The German government will not get involved in a debate about a possible boycott of this summer's football World Cup in the United States, Mexico and Canada, State Minister for Sport Christiane Schenderlein has said.

"Decisions on participation in or a boycott of major sporting events are the sole responsibility of the relevant sports associations, not politicians," Schenderlein said in a government statement on Monday.

She said the assessment was up to the respective federations, naming the German Football Federation (DFB) and world governing body FIFA.

"The federal government will accept this assessment," she said.

A government spokesman said on Monday that if the German national team was involved it was not up to the government to decide on the participation of the team at competitions.

There have been boycott considerations in Germany and some other European countries in connection with the policy of United States President Donald Trump regarding Greenland and on the domestic front, with a second fatal shooting on the weekend by US immigration officers.

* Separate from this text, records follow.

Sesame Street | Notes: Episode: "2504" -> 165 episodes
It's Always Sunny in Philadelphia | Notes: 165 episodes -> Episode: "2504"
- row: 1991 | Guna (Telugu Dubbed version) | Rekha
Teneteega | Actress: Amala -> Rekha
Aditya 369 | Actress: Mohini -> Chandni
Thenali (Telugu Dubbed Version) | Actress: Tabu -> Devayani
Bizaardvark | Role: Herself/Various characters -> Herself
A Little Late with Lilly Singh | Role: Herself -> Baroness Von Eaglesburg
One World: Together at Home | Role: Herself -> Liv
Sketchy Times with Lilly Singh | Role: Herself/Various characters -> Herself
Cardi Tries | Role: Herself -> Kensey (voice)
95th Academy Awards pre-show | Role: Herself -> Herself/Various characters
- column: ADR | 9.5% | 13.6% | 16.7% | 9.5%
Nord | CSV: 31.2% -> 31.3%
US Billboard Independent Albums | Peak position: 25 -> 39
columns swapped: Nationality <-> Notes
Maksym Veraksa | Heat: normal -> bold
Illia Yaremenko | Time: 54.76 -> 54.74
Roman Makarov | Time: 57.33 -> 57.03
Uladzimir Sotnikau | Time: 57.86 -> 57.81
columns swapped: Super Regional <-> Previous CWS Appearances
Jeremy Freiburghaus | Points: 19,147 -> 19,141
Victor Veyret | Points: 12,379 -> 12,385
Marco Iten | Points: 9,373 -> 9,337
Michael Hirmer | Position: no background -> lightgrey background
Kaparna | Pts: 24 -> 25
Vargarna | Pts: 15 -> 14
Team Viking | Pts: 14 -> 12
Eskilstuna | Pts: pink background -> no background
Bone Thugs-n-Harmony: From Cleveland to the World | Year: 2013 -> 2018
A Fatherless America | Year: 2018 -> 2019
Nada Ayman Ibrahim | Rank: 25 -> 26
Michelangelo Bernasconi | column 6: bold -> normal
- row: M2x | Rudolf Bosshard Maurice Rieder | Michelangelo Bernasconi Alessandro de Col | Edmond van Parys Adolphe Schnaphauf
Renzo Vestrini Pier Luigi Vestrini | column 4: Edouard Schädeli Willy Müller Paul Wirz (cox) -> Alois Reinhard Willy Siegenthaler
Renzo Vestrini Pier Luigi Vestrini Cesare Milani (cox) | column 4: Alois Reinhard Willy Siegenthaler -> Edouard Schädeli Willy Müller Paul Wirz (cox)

German Football League president Hans-Joachim Watzke said at a DFL reception on Monday he doesn't think "the time is right to discuss something like that at the moment.

"When the time is right, we will discuss it, but from my point of view, it is completely out of place right now," he said.

Watzke, who is also a DFB vice-president, said he was not aware this was a major issue, and was supported by Bayern Munich CEO Jan-Christian Dreesen who also said that he had "in the past never seen a World Cup that was boycotted."

Dreesen also recalled the 2018 World Cup in Russia where all teams played four years after Russia annexed the Crimea from Ukraine. He said sport should concentrate on playing football while geopolitics were made elsewhere.

Christian Democrats foreign policy expert Jürgen Hardt had recently raised the boycott issue should the US annex Greenland. Trump said last week the US would not use military force.

The shooting in Minneapolis on Saturday prompted Monday's comments by the spokesman after reporters raised the issue.

DFB vice-president and St Pauli chairman Oke Göttlich called for at least a boycott debate last week, telling the Hamburger Morgenpost paper "that for me the time has definitely come."

Bavarian Prime Minister and Christian Social Union party chief Markus Söder meanwhile dismissed a possible German team World Cup boycott as "absolute nonsense" from a players' point of a view and foreign policy considerations.

"What's that supposed to mean, apart from the fact that the World Cup isn't just being held in the United States, but also in Canada and Mexico?" Söder said after a party meeting in Munich.